* _SOURCE DOCUMENT_:
:::

Question

Average torque on a projectile of mass $m$ (initial speed $u$ and angle of projection $\theta$ ) between initial and final positions $P$ and $Q$ as shown in figure, about the point of projection is:

• A. $\frac{m{u}^2\sin 2\theta }{2}$
• B. $\frac{m{u}^2\cos \theta }{2}$
• C. $m{u}^2\sin \theta$
• D. $m{u}^2\cos \theta$

Answer 1

Answer: (A)

${\bar{\tau }}_{av}\cdot \Delta t=\Delta \vec{L}\dots$ (i)
Here $\Delta t=$ time of flight $=\frac{2u\sin \theta }{g}$
Change in angular momentum about point of projection (initially it is zero)
$|\overrightarrow{\Delta L}|=\left|{\vec{L}}_f-{\vec{L}}_i\right|=(mu\sin \theta )$ Range
$=\frac{(mu\sin \theta )\left(u^2\sin 2\theta \right)}{g}=\frac{m{u}^3\sin \theta \sin 2\theta }{g}$
Now $\left|{\vec{\tau }}_{\alpha v}\right|=\left|\frac{\overrightarrow{\Delta L}}{\Delta t}\right|=\frac{m{u}^3\sin \theta \sin 2\theta }{g}\times \frac{g}{2u\sin \theta }$
$=\frac{m{u}^2\sin 2\theta }{2}$

:::

* _WORK INSTRUCTION A_: For each statement about the projectile torque solution, answer yes or no and quote the exact words of the text that decide it: (i) the time of flight used is 2u sinθ/g; (ii) the angular momentum about the point of projection is initially nonzero; (iii) the stated answer is option C.

[Stored data]
:::

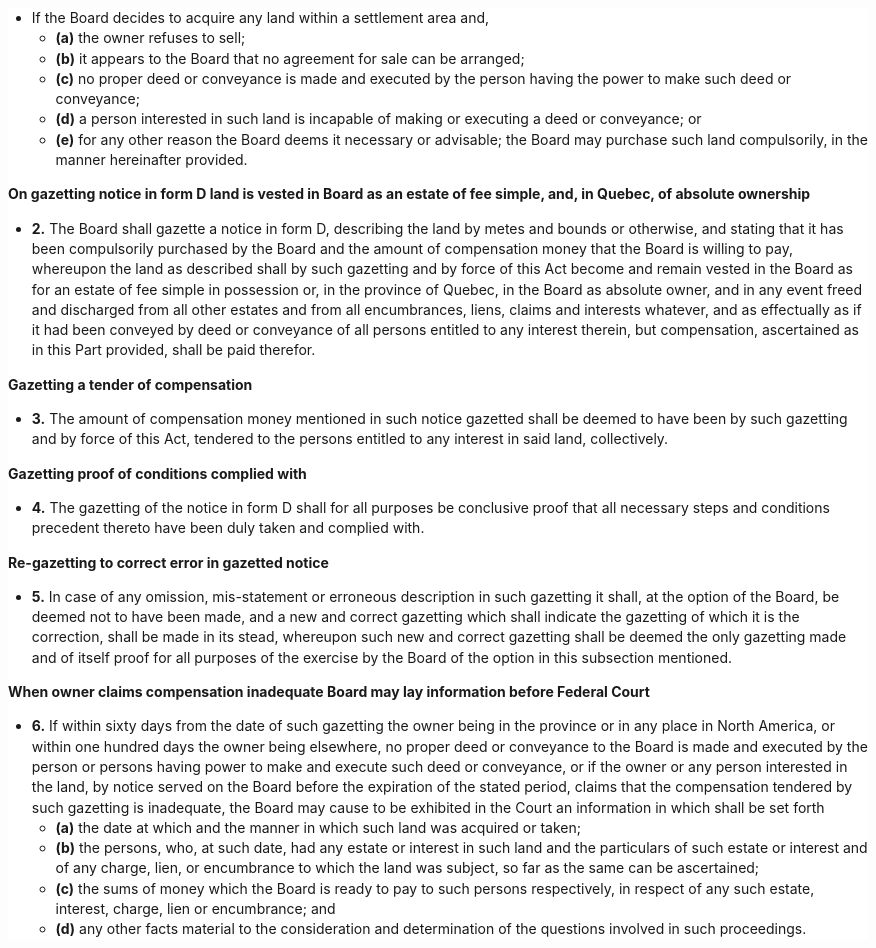 - If the Board decides to acquire any land within a settlement area and,
	- **(a)** the owner refuses to sell;
	- **(b)** it appears to the Board that no agreement for sale can be arranged;
	- **(c)** no proper deed or conveyance is made and executed by the person having the power to make such deed or conveyance;
	- **(d)** a person interested in such land is incapable of making or executing a deed or conveyance; or
	- **(e)** for any other reason the Board deems it necessary or advisable;
the Board may purchase such land compulsorily, in the manner hereinafter provided.

**On gazetting notice in form D land is vested in Board as an estate of fee simple, and, in Quebec, of absolute ownership**

- **2.** The Board shall gazette a notice in form D, describing the land by metes and bounds or otherwise, and stating that it has been compulsorily purchased by the Board and the amount of compensation money that the Board is willing to pay, whereupon the land as described shall by such gazetting and by force of this Act become and remain vested in the Board as for an estate of fee simple in possession or, in the province of Quebec, in the Board as absolute owner, and in any event freed and discharged from all other estates and from all encumbrances, liens, claims and interests whatever, and as effectually as if it had been conveyed by deed or conveyance of all persons entitled to any interest therein, but compensation, ascertained as in this Part provided, shall be paid therefor.

**Gazetting a tender of compensation**

- **3.** The amount of compensation money mentioned in such notice gazetted shall be deemed to have been by such gazetting and by force of this Act, tendered to the persons entitled to any interest in said land, collectively.

**Gazetting proof of conditions complied with**

- **4.** The gazetting of the notice in form D shall for all purposes be conclusive proof that all necessary steps and conditions precedent thereto have been duly taken and complied with.

**Re-gazetting to correct error in gazetted notice**

- **5.** In case of any omission, mis-statement or erroneous description in such gazetting it shall, at the option of the Board, be deemed not to have been made, and a new and correct gazetting which shall indicate the gazetting of which it is the correction, shall be made in its stead, whereupon such new and correct gazetting shall be deemed the only gazetting made and of itself proof for all purposes of the exercise by the Board of the option in this subsection mentioned.

**When owner claims compensation inadequate Board may lay information before Federal Court**

- **6.** If within sixty days from the date of such gazetting the owner being in the province or in any place in North America, or within one hundred days the owner being elsewhere, no proper deed or conveyance to the Board is made and executed by the person or persons having power to make and execute such deed or conveyance, or if the owner or any person interested in the land, by notice served on the Board before the expiration of the stated period, claims that the compensation tendered by such gazetting is inadequate, the Board may cause to be exhibited in the Court an information in which shall be set forth
	- **(a)** the date at which and the manner in which such land was acquired or taken;
	- **(b)** the persons, who, at such date, had any estate or interest in such land and the particulars of such estate or interest and of any charge, lien, or encumbrance to which the land was subject, so far as the same can be ascertained;
	- **(c)** the sums of money which the Board is ready to pay to such persons respectively, in respect of any such estate, interest, charge, lien or encumbrance; and
	- **(d)** any other facts material to the consideration and determination of the questions involved in such proceedings.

:::

* _WORK INSTRUCTION B_: From the rows, retype the stretch from the line containing "- **5.** In case" through the line containing "before Federal Court**", unchanged.

* _RESPONSE BOX A_:
(i) Yes: "Here $\Delta t=$ time of flight $=\frac{2u\sin \theta }{g}$"
(ii) No: "(initially it is zero)"
(iii) No: "Answer: (A)"

* _RESPONSE BOX B_:
- **5.** In case of any omission, mis-statement or erroneous description in such gazetting it shall, at the option of the Board, be deemed not to have been made, and a new and correct gazetting which shall indicate the gazetting of which it is the correction, shall be made in its stead, whereupon such new and correct gazetting shall be deemed the only gazetting made and of itself proof for all purposes of the exercise by the Board of the option in this subsection mentioned.

**When owner claims compensation inadequate Board may lay information before Federal Court**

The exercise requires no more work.